Biar aku tunjukkan bahwa diamku bukanlah kekalahan, bahwa diamku adalah cara agar aku aman dan nyaman. Luar biasa juga bukan ketika diam-diam sukses, diam-diam sudah menikah, diam-diam punya anak, diam-diam punya segalanya?
Ah, sudahlah skip karena kalau diceritakan terlalu panjang dan rumit, dan menyedihkan jika kuceritakan, intinya aku sekarang ingin tenang, bahagia meski beban tetap ada.
Tidak terasa, selama sepuluh menit berjalan, aku sudah sampai di sekolah.
Betapa kagetnya aku ketika melihat Pak Ardi sudah ada di depan pintu sambil menatapku. Apa dia menungguku? What, se-excited itu?
"Selamat pagi, Pak. Tumben sudah datang pagi-pagi banget," sapaku tersenyum ramah padanya. Jaga image lah masa harus pasang wajah semrawut kesal.

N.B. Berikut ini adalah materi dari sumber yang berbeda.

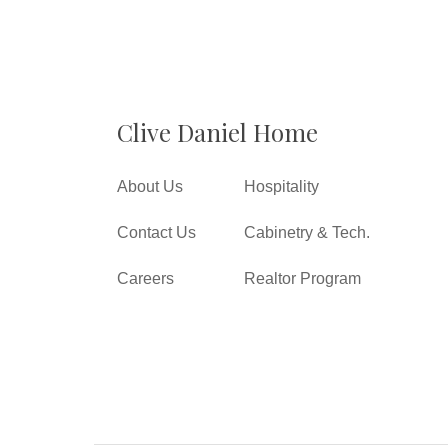
Clive Daniel Home
About Us
Hospitality
Contact Us
Cabinetry & Tech.
Careers
Realtor Program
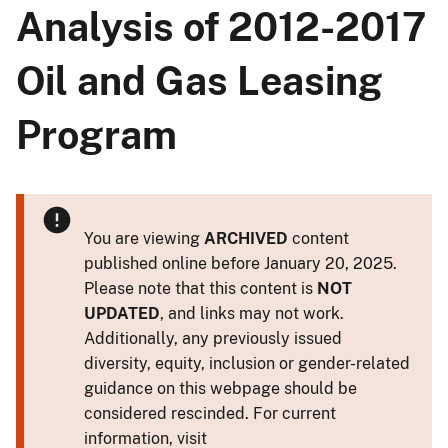
Analysis of 2012-2017
Oil and Gas Leasing
Program
You are viewing
ARCHIVED
content
published online before January 20, 2025.
Please note that this content is
NOT
UPDATED
, and links may not work.
Additionally, any previously issued
diversity, equity, inclusion or gender-related
guidance on this webpage should be
considered rescinded. For current
information, visit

"Iya, Bu. Kan sekarang ada yang bikin semangat," jawabnya senyum-senyum.
"Hi hi, apa tuh?"
"Ya, ibulah."
"Waduh, hehe." Aku menjawabnya kikuk.
Apa-apaan ini, maksudnya apa coba? Emang ini orang sebelumnya seperti apa gitu? Tolonglah ini hari ke empat aku di sini, aku berharap betah dan tidak pindah-pindah, aku rela memberikan tugasku kepada orang lain untuk mengurus bisnis, yang terkadang aku pun ragu takut ada hal yang tidak diinginkan terjadi lagi dan aku lagi yang harus menanggung semua akibatnya.
"Iya, Bu. Dari semalam kan saya nungguin jawaban ibunya cuma gak jelas, jadi saya datanglah pagi-pagi, karena tiap datang ke sekolah ibu selalu sudah ada."

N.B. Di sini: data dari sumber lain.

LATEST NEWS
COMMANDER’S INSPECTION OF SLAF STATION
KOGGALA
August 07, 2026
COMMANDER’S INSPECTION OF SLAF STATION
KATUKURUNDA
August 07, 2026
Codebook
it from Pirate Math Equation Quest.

"Itu mah biasa karena saya ingin santai aja, kan enak sambil baca-baca buku pelajaran juga."
"Iya, benar-benar."
"Ya sudah, permisi saya mau masuk," ucapku berusaha melabraknya, tapi sayang ternyata dia menghadang jalanku, maksudnya apa coba?
"Maaf, Pak. Saya mau masuk, kenapa bapa menghalanginya?"
"Saya hanya ingin ngobrol saja."
"Ngobrol apa? To the point ajalah jangan basa-basi, saya suka pusing kalau sudah begini, bikin ga mood aja."
"Ibu berapa tahun?"
"Dua puluh tujuh tahun," jawabku ketus.
"Ooh, kirain masih 20 tahunan," timpalnya memuji tapi bikin ilfeel.
"Sudahlah, saya sudah tua. Belum nikah juga, gak suka kan sama perawan tua?"
"Lah, kok gitu ngomongnya."
"Ya kan itu tadi kirain dua puluh tahun katanya sedangkan saya dua puluh tujuh, berarti bapaknya nyari yang muda."
"Bukan gitulah, Bu. Maksudnya justru ibu itu awet muda."
'Gue juga paham kali, tapi pengen ribut aja,' batinku menggerutu.
"Ya sudah, ah. Saya mau masuk," ujarku langsung melabrak paksa, bodo amat mau dia kedorong atau tidak, aku gak peduli.
Kalau dilihat-lihat, umur Pak Ardi sepertinya di atasku, tapi dilihat-lihat dia juga umurnya seperti lebih tua dari Alvan, padahal aku sama Alvan pun beda tiga tahun. Mungkin Pak Ardi sudah berumur tiga puluh lima tahunan, mungkin. Ini hanya taksiranku saja.
"Bu, tunggu bu, saya mau nanya," ujarnya mengejarku.
"Nanya apa atuh, Pak?"
"Ibu itu sudah nikah apa belum?"
"Aduh, Pak. Kalau saya sudah nikah, saya ga bakalan ngekost di sini."
"Oh ibu, ngekost. Di mana?"
"Kepo aja ah."
"Cuma ini doang yang mau ditanyakan semalam tuh? Apa susahnya sih tinggal tanya langsung tanpa berbelit-belit dan ingin ketemu," lanjutku mengoceh.
"Iya, tapi kan biar jelas aja, Bu. Kalau langsung."
"Maaf, ya Pak. Saya orangnya mudah pusingan apa-apa kepikiran, jadi kalau ngomong langsung aja ke intinya. Jangan sampai saya marah, ga enak kalau saya marah ke orang meski tadi juga ke bapak udah marah," ujarku terus terang.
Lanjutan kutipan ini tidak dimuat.